An SEC review of disclosure effectiveness and a desire by investors and regulators to boost investor confidence are driving the trend
The audit committees of Fortune 100 companies are being increasingly transparent about their activities and processes, going beyond minimally required disclosures, according to a recent report by the EY Center for Board Matters.
EY expects this trend to continue next year and over the long-term as investors will likely maintain or step up engagement with companies on this topic through letter-writing campaigns and direct dialogue.
Some companies are aggregating audit-related disclosures in a consolidated section of their proxy statements or placing them in the audit committee report to make it easier for readers to process all the available information and saving investors the trouble of navigating company websites, according to Let’s talk: governance, Audit committee reporting to shareholders, 2014 proxy season update.
Increased transparency by audit committees is partly the result of an ongoing review by the SEC of disclosure effectiveness that entails a holistic appraisal of disclosures among US companies. Audit committee disclosures have also come under increased scrutiny by US and non-US regulators, investors, and policy organizations, motivated by a desire to bolster investor confidence in audit committees’ oversight work.
Nearly 15 percent of companies provided a direct link to the audit committee charter in the proxy statement this year, making it easier for investors to learn about the committee’s designated duties, up from 6 percent two years ago, the report said. Thirty-one percent of companies explained their reasons for appointing their external auditor, including considerations in assessing the auditor’s quality and qualifications, versus 16 percent of companies that did so in 2012.

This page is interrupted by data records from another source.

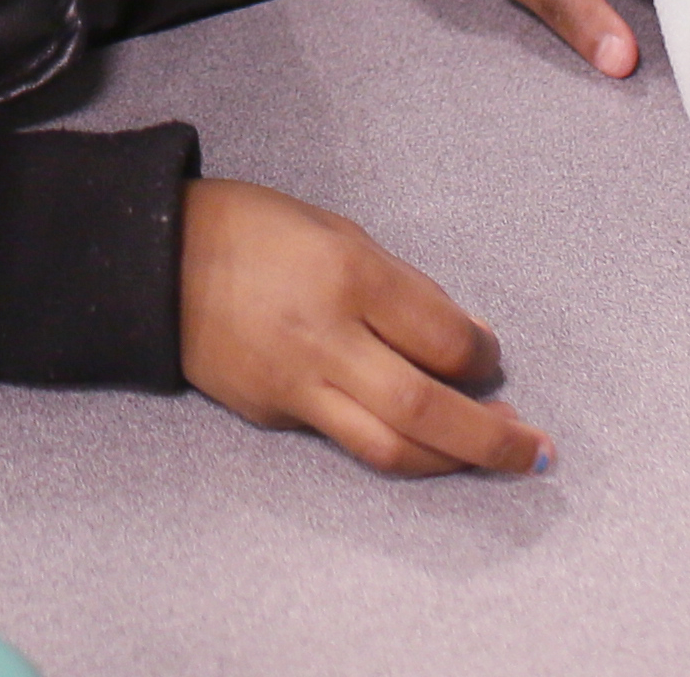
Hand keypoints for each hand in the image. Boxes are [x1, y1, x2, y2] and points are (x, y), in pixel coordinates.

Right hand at [179, 179, 543, 477]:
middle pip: (426, 410)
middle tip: (535, 452)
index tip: (491, 358)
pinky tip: (419, 437)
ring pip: (390, 448)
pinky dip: (392, 443)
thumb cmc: (252, 227)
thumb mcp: (335, 229)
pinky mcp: (273, 414)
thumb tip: (460, 341)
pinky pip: (345, 438)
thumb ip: (400, 287)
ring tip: (492, 459)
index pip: (442, 338)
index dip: (481, 356)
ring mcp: (296, 385)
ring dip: (453, 461)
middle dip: (491, 439)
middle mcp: (326, 338)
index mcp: (347, 274)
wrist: (153, 260)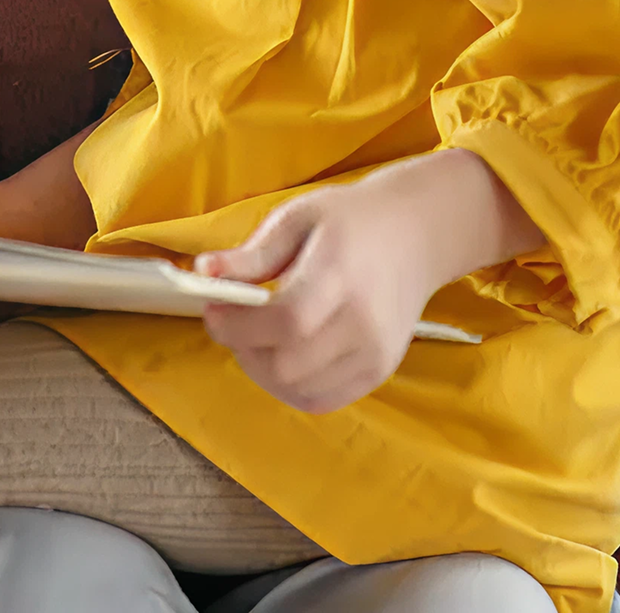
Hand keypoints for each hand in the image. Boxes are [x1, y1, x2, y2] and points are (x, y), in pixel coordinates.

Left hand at [195, 151, 538, 414]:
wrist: (416, 236)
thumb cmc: (351, 221)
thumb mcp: (296, 219)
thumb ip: (251, 254)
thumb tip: (204, 273)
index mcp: (340, 275)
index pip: (284, 321)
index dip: (237, 324)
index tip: (214, 308)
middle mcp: (364, 323)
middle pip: (285, 364)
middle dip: (243, 348)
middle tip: (233, 322)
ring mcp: (375, 354)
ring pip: (297, 389)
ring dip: (261, 369)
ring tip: (257, 336)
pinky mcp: (378, 373)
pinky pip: (320, 400)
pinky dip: (289, 386)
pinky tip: (282, 355)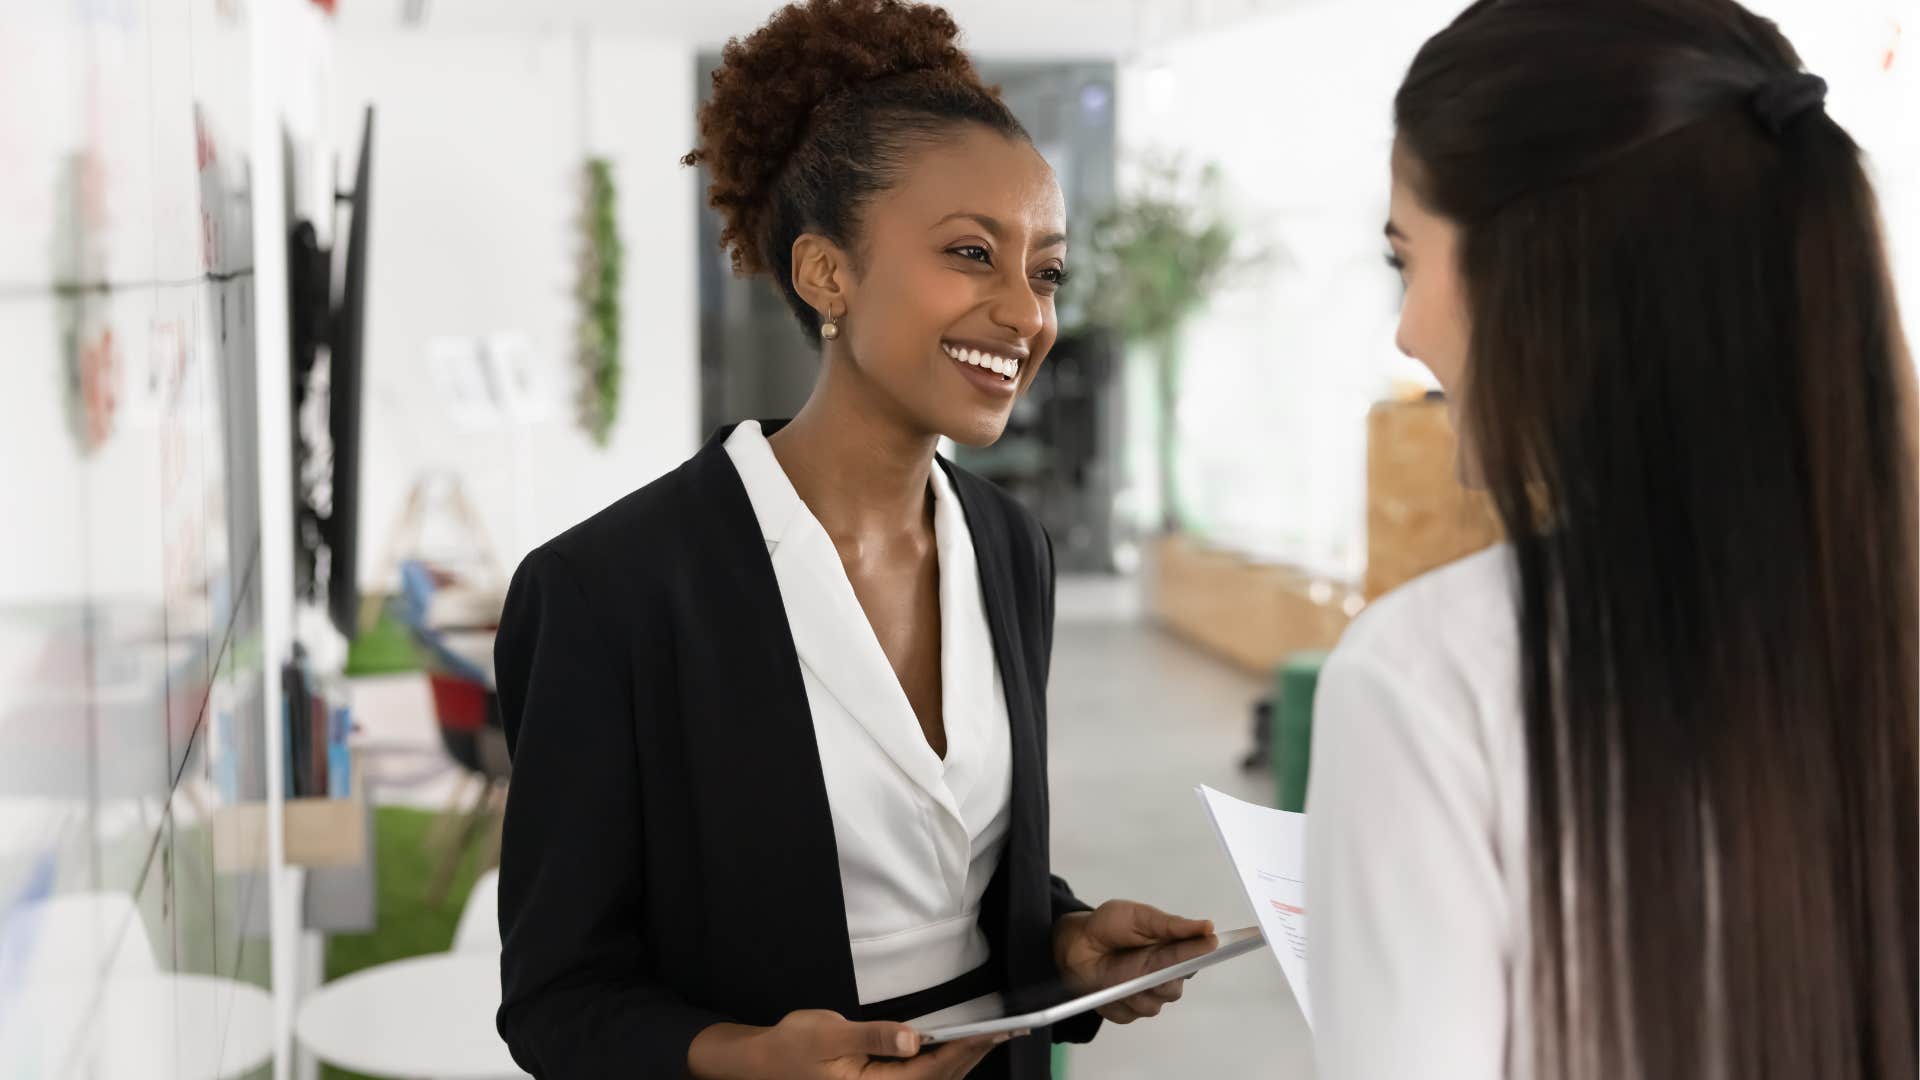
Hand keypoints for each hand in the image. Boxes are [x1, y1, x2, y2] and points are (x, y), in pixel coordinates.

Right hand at [688, 1010, 1007, 1079]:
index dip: (966, 1049)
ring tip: (991, 1038)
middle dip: (974, 1054)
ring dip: (963, 1060)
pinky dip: (943, 1066)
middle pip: (940, 1078)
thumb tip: (911, 1038)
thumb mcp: (830, 1033)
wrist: (763, 1064)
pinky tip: (956, 1051)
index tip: (995, 1031)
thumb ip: (874, 1036)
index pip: (932, 1070)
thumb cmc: (793, 1047)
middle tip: (1008, 1030)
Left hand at [1052, 900, 1215, 1023]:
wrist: (1075, 943)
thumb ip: (1170, 924)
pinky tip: (1106, 987)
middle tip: (1147, 965)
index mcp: (1171, 952)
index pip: (1195, 960)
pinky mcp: (1125, 1011)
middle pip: (1174, 990)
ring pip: (1152, 1006)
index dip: (1202, 955)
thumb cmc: (1108, 926)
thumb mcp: (1138, 916)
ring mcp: (1143, 995)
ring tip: (1116, 974)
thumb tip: (1206, 926)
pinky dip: (1115, 1001)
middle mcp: (1161, 976)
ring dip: (1134, 991)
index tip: (1210, 945)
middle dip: (1161, 978)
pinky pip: (1128, 1014)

Eight percent disclosed topics that the audit committee discussed with the auditor other than matters required to be discussed under regulatory rules.
‘Where they go beyond that is risk controls and compliance, tax strategy, ethics and compliance programs, various risk management initiatives and controls,’ says Allie Rutherford, director of corporate governance at the Center for Board Matters. There were also some presentations and discussions around cyber-security, she adds.
When the Center for Board Matters began this initiative, it was interested in the kinds of disclosure that audit committees were providing beyond those required.
‘For example, the audit committee under Sarbanes-Oxley is responsible for the appointment, compensation and oversight of the auditor. We’re tracking that 65 percent of companies make that statement in the proxy statement,’ says Rutherford. ‘It doesn’t mean that they’re not doing it if they’re not disclosing it.’
Sarbanes-Oxley also stipulates that audit committee consider the non-audit fees and services being provided by an external auditor when assessing auditor independence. At four out of five companies reviewed the audit committee is stating that it is doing that, she adds.
‘Because this initiative really started with a request by investors, I think it’s a sign that companies are hearing calls for increased transparency,’ she says. ‘I think they’re being responsive. This is part of a broader trend of companies enhancing disclosures across a broad range of governance items. Audit committee reporting is one of those things that follows some of the other disclosures that we’ve seen from key committees and board leadership.’